Des émeutes ferment Maghnia

Les sièges de la BNA et de la Sonelgaz saccagés

Des émeutes ferment Maghnia

Le Quotidien d’Oran, 7 mai 2006

Maghnia a vécu, hier, une journée des plus agitées à cause de violentes manifestations qui ont été initiées, en début de matinée, par des propriétaires de camions, d’engins et même de véhicules légers qui espéraient ainsi un entretien avec le wali sur certains sujets telles sa décision de «bloquer la délivrance de la carte grise» pour les camions et des «saisies qu’ils considèrent abusives» de leurs véhicules. C’est devant le siège de la daïra que l’attroupement a débuté.

Après un entretien infructueux de leurs représentants avec le chef de daïra, les quelque 200 personnes se sont dirigées vers la sortie Est de la ville, semant sur leur passage des blocs de pierres et autres pneus enflammés, sur plus de 2 km. Toute la circulation a été ainsi paralysée.
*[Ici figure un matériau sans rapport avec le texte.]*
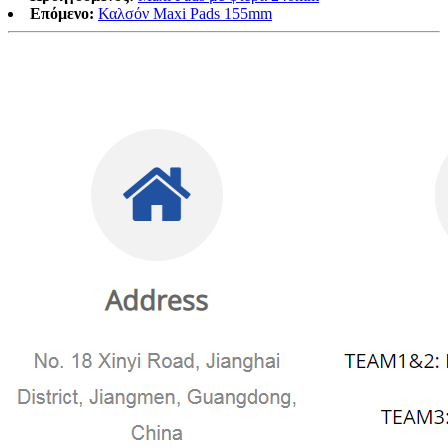
Επόμενο:
Καλσόν Maxi Pads 155mm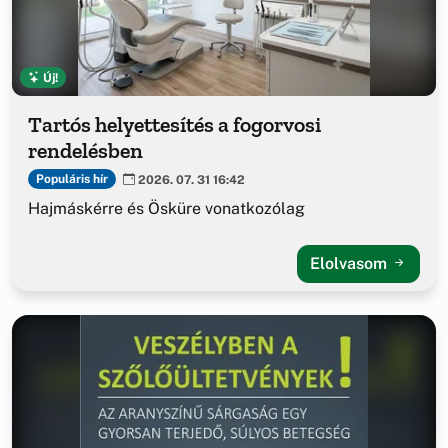
Új!
Tartós helyettesítés a fogorvosi
rendelésben
Populáris hír
2026. 07. 31 16:42
Hajmáskérre és Ösküre vonatkozólag
Elolvasom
Les revendications des émeutiers ne semblent pas les mêmes. Si les uns, qui se présentent comme «d’honnêtes propriétaires de camions» ne demandent qu’à travailler tranquillement sans qu’ils ne soient, à tout moment, interpellés sur la route et traités au même titre que les trafiquants de carburant, d’autres dénoncent l’«arbitraire dans les interpellations des véhicules qui, disent-ils, sont abusivement accusés de faire dans le trafic de carburant», ou certains autres qui signifient la cherté de la vie créée par la nouvelle mesure du passavant. A 11h, la tension était à son comble. «La lutte contre le trafic de carburant doit se faire à la frontière» lance, un manifestant, avant d’être rallié par un autre: «il est peut-être plus pressant d’arrêter d’abord la saignée économique qui est causée par le passage de l’autre côté de la frontière de la farine et des céréales par camions!» Chacun va de son «coup de gueule» dans une atmosphère étouffante provoquée par la fumée dégagée des pneus brûlés. «Le sac de ciment a atteint les 380 DA à cause du passavant. En plus du transport, les travaux de construction sont en veille ce qui est à l’origine du chômage des chauffeurs et les travailleurs du bâtiment», déclare ce commerçant en matériaux de construction.

Jusque-là la sagesse des forces de l’ordre dont le nombre des éléments était visiblement insignifiant, a eu raison des provocations répétées des émeutiers qui se sont dirigés vers le tribunal non sans semer les rues de pierres, de pneus et de poubelles enflammés. La foule en délire, gonflée par d’autres individus, s’est ensuite dirigée vers le siège de la daïra qui a été protégé par les éléments de la sûreté de daïra qui ont subi une pluie de projectiles et ont réussi difficilement à repousser la foule qui est devenue, de plus en plus menaçante, à coups de tirs de bombes lacrymogènes. L’attente de l’arrivée de la brigade d’intervention semblait éternelle, celle-ci ayant été obligée de dégager la route sur plus de 2 km pour pouvoir accéder. Les éléments de cette brigade ont aussitôt chargé la foule qui s’est éparpillée en des groupuscules qui n’avaient pas l’air de battre en retraite. A 15h, l’émeute est encore menaçante.

Un spectacle des plus désolant s’offrait aux yeux des citoyens qui ont osé sortir. Les rues semées de projectiles, les supports des drapeaux du principal boulevard complètement pliés pour barrer la route aux véhicules de la police. Tous les commerces ont baissé rideau, de même que les banques, les administrations publiques et même les mosquées.

A signaler qu’au cours de cette émeute, les locaux de la BNA et de la Sonelgaz, ont été saccagés. On apprend, par ailleurs, que les services de sécurité ont procédé à douze arrestations et trois manifestants ont été blessés et admis à l’hôpital de Maghnia.